**Task to complete**
Go through the records and count every line that holds "widget". Only the number belongs in the reply.

◆ ◆ ◆ ◆ ◆

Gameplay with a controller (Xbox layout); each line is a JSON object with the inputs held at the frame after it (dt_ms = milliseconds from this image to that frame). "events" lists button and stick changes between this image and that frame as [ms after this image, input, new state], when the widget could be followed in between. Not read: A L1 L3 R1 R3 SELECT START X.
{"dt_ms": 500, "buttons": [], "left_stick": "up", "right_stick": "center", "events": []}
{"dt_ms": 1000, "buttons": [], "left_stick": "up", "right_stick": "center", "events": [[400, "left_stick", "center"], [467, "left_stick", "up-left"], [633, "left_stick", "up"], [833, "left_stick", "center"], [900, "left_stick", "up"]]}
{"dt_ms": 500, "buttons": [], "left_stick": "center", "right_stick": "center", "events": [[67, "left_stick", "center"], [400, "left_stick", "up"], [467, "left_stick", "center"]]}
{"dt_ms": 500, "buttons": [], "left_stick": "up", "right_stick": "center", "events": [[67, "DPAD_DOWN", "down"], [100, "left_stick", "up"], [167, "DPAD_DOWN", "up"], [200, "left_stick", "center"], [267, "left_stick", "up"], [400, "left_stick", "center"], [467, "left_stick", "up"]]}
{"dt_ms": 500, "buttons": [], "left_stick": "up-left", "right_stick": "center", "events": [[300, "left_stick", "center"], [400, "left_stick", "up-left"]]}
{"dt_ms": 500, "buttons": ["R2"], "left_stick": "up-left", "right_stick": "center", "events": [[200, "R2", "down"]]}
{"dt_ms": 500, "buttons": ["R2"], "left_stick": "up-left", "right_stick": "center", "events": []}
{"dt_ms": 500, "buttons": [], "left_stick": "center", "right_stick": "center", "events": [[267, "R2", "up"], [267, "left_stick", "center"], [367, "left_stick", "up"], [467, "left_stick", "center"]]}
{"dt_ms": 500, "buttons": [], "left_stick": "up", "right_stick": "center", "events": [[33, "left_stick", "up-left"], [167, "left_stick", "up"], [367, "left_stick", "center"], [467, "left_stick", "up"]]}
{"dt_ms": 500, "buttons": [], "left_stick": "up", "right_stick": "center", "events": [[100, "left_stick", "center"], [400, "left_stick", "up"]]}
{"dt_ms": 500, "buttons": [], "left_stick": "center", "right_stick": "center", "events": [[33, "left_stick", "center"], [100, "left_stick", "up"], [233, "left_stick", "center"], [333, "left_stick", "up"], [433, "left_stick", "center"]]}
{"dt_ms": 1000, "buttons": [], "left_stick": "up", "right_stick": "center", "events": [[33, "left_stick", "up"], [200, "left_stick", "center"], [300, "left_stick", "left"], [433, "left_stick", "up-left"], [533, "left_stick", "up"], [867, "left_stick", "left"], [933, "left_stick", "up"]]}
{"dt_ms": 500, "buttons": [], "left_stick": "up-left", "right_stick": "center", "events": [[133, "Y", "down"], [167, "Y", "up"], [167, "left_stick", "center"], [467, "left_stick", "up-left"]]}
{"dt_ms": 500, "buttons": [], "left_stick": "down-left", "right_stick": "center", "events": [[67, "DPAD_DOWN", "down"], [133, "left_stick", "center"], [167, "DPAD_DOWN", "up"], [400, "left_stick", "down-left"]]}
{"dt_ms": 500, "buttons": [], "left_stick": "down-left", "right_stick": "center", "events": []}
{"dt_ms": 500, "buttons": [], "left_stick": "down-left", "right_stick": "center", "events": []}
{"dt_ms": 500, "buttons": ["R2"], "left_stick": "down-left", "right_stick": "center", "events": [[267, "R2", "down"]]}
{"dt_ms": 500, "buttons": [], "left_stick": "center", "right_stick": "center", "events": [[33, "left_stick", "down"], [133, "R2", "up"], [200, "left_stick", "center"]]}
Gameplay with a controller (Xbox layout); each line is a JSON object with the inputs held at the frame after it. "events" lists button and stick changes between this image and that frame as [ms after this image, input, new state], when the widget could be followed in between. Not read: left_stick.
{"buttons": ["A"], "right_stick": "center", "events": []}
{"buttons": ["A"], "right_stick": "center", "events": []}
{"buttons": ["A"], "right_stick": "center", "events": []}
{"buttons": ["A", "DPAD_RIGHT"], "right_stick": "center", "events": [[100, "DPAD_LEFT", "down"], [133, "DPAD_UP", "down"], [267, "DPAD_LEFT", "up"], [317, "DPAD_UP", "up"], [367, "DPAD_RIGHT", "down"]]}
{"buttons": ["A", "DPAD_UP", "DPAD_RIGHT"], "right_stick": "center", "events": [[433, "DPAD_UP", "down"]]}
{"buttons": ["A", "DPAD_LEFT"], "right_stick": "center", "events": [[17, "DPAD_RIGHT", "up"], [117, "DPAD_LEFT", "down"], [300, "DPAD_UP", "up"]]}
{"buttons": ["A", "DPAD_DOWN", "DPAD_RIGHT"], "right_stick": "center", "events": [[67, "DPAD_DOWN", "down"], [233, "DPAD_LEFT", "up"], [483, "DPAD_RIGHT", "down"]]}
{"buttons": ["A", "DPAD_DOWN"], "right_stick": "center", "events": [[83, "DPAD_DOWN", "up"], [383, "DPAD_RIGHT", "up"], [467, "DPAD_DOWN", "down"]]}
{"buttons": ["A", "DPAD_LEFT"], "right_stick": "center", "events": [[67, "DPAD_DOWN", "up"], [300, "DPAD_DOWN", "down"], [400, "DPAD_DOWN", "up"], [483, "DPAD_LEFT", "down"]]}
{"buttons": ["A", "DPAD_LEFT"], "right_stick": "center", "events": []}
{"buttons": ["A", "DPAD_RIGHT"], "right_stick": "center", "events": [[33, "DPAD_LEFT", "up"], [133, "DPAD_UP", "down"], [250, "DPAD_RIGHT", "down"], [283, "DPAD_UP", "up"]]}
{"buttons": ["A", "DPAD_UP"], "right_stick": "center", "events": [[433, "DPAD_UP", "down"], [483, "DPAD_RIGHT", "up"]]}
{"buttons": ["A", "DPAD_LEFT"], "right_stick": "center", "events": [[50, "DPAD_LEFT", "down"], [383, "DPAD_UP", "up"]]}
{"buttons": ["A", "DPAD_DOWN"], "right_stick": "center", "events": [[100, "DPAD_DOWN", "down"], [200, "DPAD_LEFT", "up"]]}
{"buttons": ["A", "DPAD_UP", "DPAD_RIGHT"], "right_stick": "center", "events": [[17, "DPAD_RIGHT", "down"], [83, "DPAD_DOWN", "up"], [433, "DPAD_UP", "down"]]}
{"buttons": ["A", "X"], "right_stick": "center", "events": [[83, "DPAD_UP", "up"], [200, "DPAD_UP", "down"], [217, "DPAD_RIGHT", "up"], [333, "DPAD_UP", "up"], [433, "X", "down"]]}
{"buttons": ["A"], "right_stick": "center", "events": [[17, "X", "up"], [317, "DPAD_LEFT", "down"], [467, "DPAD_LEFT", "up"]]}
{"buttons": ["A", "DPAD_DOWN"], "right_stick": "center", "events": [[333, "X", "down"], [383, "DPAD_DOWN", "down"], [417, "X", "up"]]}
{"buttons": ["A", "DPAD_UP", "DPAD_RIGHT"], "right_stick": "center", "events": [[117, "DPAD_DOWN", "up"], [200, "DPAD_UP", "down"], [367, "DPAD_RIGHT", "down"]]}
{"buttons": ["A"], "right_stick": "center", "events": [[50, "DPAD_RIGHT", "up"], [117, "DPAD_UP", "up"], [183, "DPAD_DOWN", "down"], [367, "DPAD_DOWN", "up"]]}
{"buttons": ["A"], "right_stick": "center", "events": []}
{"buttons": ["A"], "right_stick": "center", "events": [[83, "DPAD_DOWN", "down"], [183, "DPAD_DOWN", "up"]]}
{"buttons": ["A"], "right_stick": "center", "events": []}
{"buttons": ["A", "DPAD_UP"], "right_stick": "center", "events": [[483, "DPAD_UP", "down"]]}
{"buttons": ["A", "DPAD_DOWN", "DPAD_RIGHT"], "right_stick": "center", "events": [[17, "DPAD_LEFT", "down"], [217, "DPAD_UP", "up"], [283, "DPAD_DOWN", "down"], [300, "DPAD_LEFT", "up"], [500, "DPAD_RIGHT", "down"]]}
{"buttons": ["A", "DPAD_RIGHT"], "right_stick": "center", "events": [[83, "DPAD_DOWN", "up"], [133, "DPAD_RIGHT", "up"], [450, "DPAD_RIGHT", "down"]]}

◆ ◆ ◆ ◆ ◆

**Solution to this problem**
2